-- Material supplied follows --

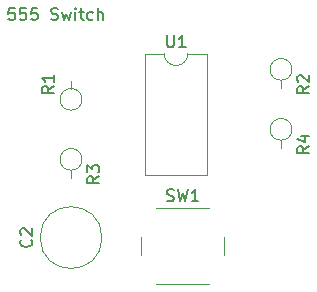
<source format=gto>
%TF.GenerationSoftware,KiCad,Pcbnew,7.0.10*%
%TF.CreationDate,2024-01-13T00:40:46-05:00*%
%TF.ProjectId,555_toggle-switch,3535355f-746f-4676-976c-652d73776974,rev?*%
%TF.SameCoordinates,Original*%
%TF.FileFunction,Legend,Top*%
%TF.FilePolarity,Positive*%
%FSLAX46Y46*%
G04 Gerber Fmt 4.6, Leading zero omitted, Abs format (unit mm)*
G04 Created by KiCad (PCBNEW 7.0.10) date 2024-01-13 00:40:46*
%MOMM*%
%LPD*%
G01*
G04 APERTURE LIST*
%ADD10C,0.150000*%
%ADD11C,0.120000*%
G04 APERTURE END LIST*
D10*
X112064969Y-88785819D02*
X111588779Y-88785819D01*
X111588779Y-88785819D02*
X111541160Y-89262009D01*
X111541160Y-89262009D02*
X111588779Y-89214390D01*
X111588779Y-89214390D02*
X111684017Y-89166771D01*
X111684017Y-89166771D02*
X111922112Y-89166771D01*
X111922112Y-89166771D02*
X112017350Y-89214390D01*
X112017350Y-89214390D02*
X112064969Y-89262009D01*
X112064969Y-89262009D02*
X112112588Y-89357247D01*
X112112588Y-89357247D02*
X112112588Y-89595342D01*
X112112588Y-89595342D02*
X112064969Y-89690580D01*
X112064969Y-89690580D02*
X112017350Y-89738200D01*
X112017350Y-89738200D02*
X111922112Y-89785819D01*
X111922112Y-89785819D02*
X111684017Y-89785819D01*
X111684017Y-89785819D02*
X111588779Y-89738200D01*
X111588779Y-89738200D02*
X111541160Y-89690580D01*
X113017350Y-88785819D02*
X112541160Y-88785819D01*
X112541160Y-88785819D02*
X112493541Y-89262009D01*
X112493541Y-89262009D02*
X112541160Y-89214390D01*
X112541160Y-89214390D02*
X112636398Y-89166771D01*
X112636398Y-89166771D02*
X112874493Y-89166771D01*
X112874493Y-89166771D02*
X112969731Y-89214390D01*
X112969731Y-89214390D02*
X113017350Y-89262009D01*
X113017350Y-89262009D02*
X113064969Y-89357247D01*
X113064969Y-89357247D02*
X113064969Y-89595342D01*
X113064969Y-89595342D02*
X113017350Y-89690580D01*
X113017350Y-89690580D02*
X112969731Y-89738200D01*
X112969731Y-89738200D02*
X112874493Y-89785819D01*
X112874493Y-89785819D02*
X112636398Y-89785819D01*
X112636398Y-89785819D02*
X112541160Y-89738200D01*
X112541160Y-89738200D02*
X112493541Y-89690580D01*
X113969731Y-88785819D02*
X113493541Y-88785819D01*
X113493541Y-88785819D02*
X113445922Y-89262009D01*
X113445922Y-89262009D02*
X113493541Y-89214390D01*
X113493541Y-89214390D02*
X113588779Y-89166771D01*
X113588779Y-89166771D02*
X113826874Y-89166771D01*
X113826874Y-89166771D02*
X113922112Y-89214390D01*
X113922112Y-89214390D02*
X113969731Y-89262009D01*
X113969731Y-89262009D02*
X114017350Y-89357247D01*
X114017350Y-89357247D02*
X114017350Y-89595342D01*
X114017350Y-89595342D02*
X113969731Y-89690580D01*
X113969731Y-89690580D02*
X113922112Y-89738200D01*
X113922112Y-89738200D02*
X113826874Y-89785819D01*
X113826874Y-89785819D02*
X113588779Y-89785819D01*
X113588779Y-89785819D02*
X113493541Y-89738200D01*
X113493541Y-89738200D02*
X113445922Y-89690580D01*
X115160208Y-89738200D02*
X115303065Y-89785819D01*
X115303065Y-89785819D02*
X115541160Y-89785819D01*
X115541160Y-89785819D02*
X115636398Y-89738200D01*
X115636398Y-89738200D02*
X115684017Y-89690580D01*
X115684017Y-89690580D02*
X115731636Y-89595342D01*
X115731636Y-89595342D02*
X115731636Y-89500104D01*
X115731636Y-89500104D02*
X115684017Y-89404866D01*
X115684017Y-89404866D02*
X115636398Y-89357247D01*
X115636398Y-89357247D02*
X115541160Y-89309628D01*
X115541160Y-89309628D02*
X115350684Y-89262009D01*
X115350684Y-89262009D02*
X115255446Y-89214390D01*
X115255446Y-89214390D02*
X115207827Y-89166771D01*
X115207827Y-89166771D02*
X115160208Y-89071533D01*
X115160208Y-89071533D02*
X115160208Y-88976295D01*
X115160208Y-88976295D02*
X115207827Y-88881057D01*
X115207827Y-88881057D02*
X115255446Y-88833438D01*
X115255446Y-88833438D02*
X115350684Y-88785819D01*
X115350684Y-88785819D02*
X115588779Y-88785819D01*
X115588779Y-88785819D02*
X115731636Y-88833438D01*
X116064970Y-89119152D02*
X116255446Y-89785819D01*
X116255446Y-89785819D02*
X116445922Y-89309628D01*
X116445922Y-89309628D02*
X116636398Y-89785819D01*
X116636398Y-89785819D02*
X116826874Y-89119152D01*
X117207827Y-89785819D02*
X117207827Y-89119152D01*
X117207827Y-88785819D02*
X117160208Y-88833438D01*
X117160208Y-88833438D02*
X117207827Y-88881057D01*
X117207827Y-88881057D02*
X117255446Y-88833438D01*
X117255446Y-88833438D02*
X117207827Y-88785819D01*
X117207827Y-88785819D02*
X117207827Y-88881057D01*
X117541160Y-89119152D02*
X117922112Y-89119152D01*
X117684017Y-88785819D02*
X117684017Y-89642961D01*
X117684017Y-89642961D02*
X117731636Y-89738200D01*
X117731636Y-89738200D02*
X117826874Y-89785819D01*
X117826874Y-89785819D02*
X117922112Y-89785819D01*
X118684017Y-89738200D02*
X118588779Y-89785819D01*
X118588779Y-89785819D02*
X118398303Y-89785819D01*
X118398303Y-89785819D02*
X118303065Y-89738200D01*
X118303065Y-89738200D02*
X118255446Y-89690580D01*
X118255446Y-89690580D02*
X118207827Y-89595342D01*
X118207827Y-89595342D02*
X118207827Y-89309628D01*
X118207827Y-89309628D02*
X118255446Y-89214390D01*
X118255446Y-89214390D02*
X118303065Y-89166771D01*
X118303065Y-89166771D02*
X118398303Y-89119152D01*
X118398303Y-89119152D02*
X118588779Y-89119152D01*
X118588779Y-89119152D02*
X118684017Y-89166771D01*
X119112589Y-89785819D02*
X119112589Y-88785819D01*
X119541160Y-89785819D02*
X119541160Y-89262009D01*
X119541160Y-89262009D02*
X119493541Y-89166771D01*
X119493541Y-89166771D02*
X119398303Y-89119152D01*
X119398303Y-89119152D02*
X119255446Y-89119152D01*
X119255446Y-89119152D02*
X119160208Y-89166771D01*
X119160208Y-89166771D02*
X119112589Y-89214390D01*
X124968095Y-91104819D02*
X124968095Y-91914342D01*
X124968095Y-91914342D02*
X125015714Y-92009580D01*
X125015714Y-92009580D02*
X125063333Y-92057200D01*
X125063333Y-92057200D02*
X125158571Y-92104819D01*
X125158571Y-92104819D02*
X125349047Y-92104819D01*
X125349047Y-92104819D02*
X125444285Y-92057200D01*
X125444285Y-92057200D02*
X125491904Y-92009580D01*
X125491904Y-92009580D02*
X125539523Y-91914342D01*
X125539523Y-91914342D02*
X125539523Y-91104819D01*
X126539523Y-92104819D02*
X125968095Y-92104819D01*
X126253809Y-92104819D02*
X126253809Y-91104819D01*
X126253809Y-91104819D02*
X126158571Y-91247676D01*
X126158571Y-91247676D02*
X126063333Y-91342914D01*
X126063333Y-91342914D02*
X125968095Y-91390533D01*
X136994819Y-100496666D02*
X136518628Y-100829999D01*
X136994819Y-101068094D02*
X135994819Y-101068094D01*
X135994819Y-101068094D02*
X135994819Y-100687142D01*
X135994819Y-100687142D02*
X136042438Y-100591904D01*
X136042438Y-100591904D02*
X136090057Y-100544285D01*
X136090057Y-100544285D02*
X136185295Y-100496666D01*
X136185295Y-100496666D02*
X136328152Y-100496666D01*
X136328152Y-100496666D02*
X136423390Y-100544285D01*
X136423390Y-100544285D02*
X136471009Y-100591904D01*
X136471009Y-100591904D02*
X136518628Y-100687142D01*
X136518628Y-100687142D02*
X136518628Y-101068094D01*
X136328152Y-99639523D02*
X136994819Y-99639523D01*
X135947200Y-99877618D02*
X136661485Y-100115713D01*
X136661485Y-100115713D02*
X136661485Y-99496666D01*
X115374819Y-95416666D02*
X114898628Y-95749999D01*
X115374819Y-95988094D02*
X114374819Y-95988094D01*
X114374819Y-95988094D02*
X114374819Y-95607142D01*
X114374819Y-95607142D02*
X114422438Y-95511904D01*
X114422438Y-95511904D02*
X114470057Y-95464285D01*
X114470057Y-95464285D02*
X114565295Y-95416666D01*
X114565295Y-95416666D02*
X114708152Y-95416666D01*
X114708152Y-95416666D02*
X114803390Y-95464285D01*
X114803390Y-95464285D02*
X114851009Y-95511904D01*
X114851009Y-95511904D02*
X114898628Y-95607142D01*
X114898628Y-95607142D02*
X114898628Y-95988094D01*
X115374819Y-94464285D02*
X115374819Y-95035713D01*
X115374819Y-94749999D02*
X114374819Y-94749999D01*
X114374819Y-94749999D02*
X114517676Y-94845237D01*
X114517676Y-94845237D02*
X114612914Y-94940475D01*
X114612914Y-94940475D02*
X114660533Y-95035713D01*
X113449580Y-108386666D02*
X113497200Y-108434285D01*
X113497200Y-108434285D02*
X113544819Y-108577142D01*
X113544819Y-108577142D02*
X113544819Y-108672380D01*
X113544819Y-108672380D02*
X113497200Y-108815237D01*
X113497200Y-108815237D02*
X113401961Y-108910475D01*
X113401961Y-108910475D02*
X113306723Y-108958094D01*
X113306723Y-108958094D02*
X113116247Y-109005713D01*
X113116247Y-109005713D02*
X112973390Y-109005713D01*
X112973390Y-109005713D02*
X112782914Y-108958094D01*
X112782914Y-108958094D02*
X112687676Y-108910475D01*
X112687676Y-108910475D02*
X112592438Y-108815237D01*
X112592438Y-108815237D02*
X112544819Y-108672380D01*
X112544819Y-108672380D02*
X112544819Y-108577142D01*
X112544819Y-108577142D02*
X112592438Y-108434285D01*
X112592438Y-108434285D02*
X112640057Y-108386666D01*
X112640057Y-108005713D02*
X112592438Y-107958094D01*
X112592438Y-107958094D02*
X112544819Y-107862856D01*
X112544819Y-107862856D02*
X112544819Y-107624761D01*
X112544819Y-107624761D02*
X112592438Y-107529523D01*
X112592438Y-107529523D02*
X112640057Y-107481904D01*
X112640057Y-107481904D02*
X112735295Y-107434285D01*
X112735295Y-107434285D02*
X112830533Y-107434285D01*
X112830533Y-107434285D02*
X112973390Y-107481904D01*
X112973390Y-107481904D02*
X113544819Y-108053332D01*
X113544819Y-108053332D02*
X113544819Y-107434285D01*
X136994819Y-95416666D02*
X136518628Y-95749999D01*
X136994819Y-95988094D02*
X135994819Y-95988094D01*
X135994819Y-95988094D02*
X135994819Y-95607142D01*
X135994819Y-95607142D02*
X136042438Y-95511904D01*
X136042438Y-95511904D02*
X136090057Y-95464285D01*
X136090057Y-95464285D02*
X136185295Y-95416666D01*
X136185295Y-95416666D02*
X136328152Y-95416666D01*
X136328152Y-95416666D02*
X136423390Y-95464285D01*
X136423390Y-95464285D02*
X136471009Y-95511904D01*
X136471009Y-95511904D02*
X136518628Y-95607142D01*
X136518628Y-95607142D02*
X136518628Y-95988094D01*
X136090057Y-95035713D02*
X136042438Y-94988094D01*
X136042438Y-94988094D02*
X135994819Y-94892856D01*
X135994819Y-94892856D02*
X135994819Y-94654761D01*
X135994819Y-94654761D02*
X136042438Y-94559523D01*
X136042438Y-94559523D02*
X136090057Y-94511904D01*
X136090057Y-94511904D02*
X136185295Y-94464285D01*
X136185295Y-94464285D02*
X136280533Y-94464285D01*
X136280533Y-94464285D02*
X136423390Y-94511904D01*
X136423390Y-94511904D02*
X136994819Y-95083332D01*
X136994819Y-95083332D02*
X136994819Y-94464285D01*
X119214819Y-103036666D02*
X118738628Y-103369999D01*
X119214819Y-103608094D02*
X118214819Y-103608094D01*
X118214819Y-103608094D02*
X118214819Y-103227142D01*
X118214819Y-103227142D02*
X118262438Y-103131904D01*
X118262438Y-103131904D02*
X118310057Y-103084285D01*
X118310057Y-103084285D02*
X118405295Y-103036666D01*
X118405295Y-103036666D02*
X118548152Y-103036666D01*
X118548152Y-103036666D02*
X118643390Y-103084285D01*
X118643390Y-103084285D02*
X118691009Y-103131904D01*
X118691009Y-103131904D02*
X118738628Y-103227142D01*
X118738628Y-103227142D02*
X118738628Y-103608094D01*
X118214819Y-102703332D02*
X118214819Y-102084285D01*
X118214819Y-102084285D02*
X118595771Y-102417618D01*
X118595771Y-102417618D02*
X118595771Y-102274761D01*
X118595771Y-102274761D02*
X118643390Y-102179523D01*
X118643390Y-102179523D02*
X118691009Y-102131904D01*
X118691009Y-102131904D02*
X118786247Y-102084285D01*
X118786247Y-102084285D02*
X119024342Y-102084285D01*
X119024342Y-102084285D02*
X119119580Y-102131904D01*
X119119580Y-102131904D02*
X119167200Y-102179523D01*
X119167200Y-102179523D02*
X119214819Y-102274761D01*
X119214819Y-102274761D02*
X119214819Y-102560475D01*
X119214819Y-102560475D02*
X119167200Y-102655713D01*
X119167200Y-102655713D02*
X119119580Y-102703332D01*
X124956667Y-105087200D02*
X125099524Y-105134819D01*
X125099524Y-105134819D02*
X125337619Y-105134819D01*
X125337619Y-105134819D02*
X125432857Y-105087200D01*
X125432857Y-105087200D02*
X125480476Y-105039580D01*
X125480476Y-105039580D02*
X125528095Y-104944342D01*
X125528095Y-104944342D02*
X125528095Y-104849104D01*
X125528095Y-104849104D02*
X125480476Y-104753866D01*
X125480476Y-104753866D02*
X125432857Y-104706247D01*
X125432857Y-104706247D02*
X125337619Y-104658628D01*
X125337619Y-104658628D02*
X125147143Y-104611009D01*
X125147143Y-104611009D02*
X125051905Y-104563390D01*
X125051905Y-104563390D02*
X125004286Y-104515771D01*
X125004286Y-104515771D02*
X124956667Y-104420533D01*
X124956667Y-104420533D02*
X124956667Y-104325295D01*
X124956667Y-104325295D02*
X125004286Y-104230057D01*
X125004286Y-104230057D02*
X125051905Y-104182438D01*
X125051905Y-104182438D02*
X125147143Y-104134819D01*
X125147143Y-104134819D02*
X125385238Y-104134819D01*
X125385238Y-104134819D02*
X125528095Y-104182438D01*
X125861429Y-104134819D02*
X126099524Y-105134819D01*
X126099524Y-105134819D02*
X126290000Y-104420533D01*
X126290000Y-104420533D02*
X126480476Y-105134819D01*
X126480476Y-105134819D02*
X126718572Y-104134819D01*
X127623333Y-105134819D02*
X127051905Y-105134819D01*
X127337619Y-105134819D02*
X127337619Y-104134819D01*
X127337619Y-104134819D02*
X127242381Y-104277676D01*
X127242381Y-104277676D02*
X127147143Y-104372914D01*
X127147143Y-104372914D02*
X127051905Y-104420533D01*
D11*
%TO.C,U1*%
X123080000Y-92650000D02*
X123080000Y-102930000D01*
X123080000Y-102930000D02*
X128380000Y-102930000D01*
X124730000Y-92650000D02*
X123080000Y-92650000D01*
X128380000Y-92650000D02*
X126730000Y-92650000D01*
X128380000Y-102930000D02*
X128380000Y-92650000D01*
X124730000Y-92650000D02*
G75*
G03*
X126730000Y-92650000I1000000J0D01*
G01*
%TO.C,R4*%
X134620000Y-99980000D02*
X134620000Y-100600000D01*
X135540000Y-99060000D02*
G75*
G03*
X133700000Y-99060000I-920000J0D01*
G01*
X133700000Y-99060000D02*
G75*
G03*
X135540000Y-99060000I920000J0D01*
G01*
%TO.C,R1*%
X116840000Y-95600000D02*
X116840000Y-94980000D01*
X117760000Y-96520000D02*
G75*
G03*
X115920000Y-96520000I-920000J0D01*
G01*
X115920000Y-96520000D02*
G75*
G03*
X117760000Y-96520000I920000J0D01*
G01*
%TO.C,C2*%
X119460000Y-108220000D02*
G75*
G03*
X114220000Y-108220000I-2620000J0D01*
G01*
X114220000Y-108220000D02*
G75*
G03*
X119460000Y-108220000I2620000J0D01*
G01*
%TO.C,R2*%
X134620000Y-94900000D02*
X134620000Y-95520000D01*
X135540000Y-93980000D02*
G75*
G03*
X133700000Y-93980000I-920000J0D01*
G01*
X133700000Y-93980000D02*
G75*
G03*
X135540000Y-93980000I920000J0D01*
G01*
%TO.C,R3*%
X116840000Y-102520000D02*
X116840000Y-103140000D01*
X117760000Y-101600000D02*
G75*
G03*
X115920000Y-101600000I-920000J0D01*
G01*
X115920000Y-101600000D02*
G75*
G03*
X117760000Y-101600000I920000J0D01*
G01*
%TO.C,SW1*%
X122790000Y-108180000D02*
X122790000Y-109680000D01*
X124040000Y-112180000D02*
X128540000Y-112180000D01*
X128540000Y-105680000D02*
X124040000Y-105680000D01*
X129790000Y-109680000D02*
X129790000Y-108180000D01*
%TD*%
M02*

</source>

-- Material supplied concluded --

About this task
Using the records above, find and show each line with the string "format".

Task answer
<source format=gto>
G04 Gerber Fmt 4.6, Leading zero omitted, Abs format (unit mm)*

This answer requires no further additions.